C’è una disaffezione marcata del voto
popolare. L’identificazione degli elettori nell’uno o l’altro dei due grandi partiti,
il Democratico e il Repubblicano. A un sondaggio Gallup il 43 per ento degli
elettori si è definito “uncommitted”, indipendente. Erano il 18 per cento nel
1950, e il 30 per cento nel 2000. Si è quasi dimezzato il voto dichiaratamente
democratico: al 27 per cento, dal 45 per cento del 1950 (il 33 per cento nel
2000). L’identificazione col partito Repubblicano è scesa dal 31 al 27 per cento
(era al 28 per cento nel 2000).
Il voto non schierato, dunque, conterà molto
nell’elezione del nuovo presidente. Ma la campagna sarà agguerrita, perché
molti soldi vi saranno spesi di un nuovo tipo di organizzazione, i Pac,
Poltical Action Comimittee, che possono raccogliere e spendere liberamente
fondi, accanto alla campagna elettorale ufficiale, per l’uno o l’altro dei candidati
o anche contro – ma senza farli confluire nella capacità di spesa delle campagne
ufficiali, solo raccordandosi con esse. C’è un FF Pac (Future Forward Usa Pac) pro
Biden, e un MA GA (Make America Great Again) pro Trump, un Teamsters Pac
(sindacati) pro Biden, e un National Rifle Association Pac pro Trump. Circa
duemila di questi Super Pac hanno riportato sottoscrizioni per oltre un miliardo
di dollari a fine febbraio.
Ma, alla fine, si sa che il presidente
sarà scelto da cinque Stati, non grandi, 45 milioni di abitanti in tutto (sui
430 totali, un dieci per cento), né influenti economicamente, ma swinging,
nei quali cioè il voto cambia a ogni elezione, determinando il “voto elettorale”

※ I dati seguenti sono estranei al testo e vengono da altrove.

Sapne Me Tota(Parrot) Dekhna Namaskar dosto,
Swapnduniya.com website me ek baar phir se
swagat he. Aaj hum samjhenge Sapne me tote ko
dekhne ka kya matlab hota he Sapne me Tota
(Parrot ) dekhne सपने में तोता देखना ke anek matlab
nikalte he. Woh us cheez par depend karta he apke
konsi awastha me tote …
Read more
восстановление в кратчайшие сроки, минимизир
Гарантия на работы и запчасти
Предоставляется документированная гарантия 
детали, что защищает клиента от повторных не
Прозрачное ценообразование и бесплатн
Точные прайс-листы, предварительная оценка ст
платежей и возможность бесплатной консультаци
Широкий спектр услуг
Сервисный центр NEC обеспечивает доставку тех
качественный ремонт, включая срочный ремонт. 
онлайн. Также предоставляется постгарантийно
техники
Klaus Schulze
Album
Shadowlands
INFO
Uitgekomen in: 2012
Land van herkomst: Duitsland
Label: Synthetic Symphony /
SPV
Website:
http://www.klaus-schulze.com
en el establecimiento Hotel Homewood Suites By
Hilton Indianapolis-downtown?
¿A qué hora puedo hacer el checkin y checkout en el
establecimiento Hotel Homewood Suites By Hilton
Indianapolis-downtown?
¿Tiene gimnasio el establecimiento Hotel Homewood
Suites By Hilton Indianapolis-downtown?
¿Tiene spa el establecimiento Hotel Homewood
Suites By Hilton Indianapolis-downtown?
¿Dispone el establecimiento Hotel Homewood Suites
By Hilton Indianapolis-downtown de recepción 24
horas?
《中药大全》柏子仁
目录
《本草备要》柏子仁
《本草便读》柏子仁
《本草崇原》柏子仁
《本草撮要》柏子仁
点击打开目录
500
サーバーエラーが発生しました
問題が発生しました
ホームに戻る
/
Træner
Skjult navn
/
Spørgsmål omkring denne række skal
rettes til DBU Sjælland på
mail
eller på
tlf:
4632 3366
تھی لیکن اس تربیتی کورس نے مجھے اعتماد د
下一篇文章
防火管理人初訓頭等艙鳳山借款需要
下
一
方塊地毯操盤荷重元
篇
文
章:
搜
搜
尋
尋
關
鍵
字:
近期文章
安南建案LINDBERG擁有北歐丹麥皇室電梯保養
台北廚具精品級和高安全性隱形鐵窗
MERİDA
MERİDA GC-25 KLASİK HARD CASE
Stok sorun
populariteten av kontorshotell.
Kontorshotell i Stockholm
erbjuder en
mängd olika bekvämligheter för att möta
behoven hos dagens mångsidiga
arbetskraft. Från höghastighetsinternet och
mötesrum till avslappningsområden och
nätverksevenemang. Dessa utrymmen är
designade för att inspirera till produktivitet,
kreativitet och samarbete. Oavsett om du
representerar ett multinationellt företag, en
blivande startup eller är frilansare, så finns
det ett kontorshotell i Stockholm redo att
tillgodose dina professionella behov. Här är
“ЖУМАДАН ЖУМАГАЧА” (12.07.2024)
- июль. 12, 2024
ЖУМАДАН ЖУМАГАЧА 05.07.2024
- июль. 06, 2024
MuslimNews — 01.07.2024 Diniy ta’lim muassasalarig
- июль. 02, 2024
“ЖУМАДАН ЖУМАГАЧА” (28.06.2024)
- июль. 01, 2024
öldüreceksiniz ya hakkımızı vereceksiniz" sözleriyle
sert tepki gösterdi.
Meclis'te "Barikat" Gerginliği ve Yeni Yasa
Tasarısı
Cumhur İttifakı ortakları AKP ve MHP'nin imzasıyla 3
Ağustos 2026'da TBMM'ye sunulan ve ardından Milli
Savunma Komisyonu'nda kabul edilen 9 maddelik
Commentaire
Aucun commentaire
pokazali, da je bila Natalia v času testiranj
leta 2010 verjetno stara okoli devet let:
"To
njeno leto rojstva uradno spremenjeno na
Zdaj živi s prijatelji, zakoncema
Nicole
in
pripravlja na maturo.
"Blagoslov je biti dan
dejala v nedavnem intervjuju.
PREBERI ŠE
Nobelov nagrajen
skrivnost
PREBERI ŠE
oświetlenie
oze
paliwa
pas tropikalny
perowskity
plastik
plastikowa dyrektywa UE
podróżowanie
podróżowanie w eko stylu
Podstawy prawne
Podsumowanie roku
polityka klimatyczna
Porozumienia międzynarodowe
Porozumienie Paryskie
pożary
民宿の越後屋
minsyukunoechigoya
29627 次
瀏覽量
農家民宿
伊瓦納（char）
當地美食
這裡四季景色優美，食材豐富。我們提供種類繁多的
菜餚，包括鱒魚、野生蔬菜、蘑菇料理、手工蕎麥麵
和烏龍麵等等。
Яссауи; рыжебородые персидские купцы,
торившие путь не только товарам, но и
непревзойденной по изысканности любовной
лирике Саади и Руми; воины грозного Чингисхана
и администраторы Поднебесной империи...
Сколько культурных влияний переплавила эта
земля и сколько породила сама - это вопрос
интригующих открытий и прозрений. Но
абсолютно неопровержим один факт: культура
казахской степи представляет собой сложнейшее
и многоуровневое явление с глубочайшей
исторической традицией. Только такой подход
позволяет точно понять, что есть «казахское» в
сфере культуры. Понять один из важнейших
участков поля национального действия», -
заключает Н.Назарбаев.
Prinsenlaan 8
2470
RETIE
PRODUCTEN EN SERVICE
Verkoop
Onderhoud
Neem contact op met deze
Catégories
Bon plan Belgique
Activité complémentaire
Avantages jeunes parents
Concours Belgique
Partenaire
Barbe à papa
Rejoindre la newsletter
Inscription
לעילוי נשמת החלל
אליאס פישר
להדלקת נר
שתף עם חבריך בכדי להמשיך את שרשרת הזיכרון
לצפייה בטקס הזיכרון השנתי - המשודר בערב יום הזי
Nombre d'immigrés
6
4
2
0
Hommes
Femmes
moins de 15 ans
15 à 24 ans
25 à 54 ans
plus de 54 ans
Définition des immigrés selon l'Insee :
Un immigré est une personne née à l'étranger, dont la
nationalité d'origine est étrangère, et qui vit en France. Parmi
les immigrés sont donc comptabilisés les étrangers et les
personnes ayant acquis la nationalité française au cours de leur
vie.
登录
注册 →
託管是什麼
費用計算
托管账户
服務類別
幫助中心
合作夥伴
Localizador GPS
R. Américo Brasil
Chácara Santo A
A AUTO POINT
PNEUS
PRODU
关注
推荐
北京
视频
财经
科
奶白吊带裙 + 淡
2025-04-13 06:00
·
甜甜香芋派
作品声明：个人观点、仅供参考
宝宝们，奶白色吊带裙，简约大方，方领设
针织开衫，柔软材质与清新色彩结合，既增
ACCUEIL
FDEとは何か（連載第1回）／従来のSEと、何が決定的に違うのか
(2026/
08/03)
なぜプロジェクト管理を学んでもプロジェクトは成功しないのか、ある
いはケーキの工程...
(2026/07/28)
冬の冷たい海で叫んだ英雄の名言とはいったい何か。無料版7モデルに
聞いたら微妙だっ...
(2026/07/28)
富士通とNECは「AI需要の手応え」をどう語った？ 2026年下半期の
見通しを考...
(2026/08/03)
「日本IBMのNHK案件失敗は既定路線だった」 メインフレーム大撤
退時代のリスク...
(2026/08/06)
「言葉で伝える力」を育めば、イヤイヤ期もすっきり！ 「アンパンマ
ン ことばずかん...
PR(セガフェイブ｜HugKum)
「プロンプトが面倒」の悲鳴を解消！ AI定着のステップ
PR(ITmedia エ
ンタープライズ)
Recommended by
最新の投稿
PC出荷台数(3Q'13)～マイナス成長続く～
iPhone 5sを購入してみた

dello Stato, da aggiungere (con peso diverso) al voto popolare: nel 2016 hanno
eletto Trump su H. Clinton, con propensione netta, nel 2020 Biden su Trump. Sono
Pennsylvania, tredici milioni di abitanti, Georgia, undici, Michigan, dieci,
Arizona, sette, e Wisconsin, sei. Gli “indipendenti” tra i votanti, cioè non iscritti
ai partiti, sono in Pennsylvania attorno al 20 per cento, in Georgia, Michigan
e Wisconsin attorno al 30, e in Arizona al 40.